Users Want *Seamless* Solutions, Not Patchwork (was Re: Users want solutions, not buzzwords)

Kevin Darcy kcd at daimlerchrysler.com
Tue Jul 31 21:07:24 UTC 2001


D. J. Bernstein wrote:

> Kevin Darcy writes:
> > use that same set of servers for foo.example.com and all subzones
> > thereof, *even*though*the*delegations*point*elsewhere*,
>
> It makes no sense to ignore the delegations. Those servers _do not have
> the information_.

Maybe they do, maybe they don't. Maybe the "forwarders" are actually
"stealth slaves" for the zones in question. Heck, maybe the admin's whole
reason for "hardwiring" those servers is to increase performance, because
the stealth slaves are actually *closer* than any of the published
nameservers for the zone in question (before you dismiss this as
far-fetched, allow me to inform you that I make extensive use of stealth
slaves here at Chrysler; in fact for any given subzone of chrysler.com,
I have more stealth slaves than published nameservers). There are lots of
reasons to override delegations, and oftentimes one might wish to override
a whole *hierarchy* rather than just one particular zone. I'll take your
protestations as an admission that this is painful to do with djbdns.

> You have to contact the proper servers. This is what
> djbdns does automatically. BIND has no comparable mechanism.

_Au_contraire_. If example.com is set up as a "type forward" in BIND, then
in the absence of an explicit zone configuration for foo.example.com, that
name will be forwarded as well, to the same set of forwarders,
*even*if*foo.example.com*is*delegated*to*other*servers*. I just tested this
principle with some of our internal zones (I set up chrysler.com as "type
forward" on my workstation, pointing to a caching-only box and then
observed that named forwarded a query for a name in a subzone of
chrysler.com to that machine, totally bypassing the delegations).

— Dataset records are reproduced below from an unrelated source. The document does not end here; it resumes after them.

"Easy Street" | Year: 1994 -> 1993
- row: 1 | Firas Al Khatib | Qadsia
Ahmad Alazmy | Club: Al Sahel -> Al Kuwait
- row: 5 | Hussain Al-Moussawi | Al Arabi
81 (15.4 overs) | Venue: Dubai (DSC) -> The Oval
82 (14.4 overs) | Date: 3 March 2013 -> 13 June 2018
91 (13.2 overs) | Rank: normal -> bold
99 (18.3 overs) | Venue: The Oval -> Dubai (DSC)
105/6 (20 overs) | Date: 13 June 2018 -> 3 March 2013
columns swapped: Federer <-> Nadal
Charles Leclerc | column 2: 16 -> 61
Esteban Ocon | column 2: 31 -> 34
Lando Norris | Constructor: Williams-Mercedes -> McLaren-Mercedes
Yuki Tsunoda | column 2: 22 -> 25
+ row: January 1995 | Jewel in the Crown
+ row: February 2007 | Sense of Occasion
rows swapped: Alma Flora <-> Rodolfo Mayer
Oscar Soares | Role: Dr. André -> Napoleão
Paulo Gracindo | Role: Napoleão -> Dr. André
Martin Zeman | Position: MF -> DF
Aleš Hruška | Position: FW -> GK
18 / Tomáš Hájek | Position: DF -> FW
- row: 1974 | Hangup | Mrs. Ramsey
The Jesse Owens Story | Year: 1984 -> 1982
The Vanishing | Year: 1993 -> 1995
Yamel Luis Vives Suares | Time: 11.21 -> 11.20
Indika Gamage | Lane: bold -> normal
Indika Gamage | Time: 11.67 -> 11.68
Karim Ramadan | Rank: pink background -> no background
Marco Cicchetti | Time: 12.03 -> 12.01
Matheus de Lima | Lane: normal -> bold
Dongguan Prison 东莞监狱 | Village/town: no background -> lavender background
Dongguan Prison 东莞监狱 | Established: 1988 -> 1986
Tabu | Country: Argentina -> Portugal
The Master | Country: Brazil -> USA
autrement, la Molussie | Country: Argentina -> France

Like I said in my previous post, BIND defaults to forwarding hierarchies,
djbdns defaults to forwarding only individual zones. Each package therefore
has its best-case scenarios and its worst-case scenarios, in terms of
ease-of-configuration. Your table is slanted because it picks BIND's
worst-case scenario and deftly avoids showing the worst-case scenario of
djbdns.

> A _cache_ will contact the proper servers on your behalf, if you have
> authorization to use that cache. The point of BIND's forwarding, and
> djbdns's FORWARDONLY, is to funnel requests through an external cache.
> But a _server_ has no reason to accept recursive queries.

Red herring. I wasn't talking about "servers". I was comparing dnscache and
the resolver component of named. Authoritative nameservers have nothing to
do with this.

> > I can't imagine anyone who cares about the ease of
> > installing/maintaining/cloning their DNS setup running with *both*
> > packages simultaneously, except possibly as a temporary migration
> > step. If they do, they're insane.
>
> It's common for people to install djbdns and switch their caching to
> dnscache, following strategy 2 in http://cr.yp.to/djbdns/frombind.html,
> before they've even started to consider whether to switch their DNS
> service to tinydns. This is a very easy way to deal with a BIND cache
> running out of memory, for example.

As I said, that's a disaster in terms of installing, maintaining and/or
cloning one's DNS setup.

> > My point is, though, whether it's 3Kb or 3Mb, waste is waste.
>
> Get a grip. Resource consumption is a matter of economics, not religion.
> Spending 3MB is 1024 times more important than spending 3KB.

Fine. Do you admit that duplicating the same code in both dnscache and
axfrdns is wasteful, albeit *minimally* wasteful? I'm not looking for a
"religious conversion" here, just an honest admission.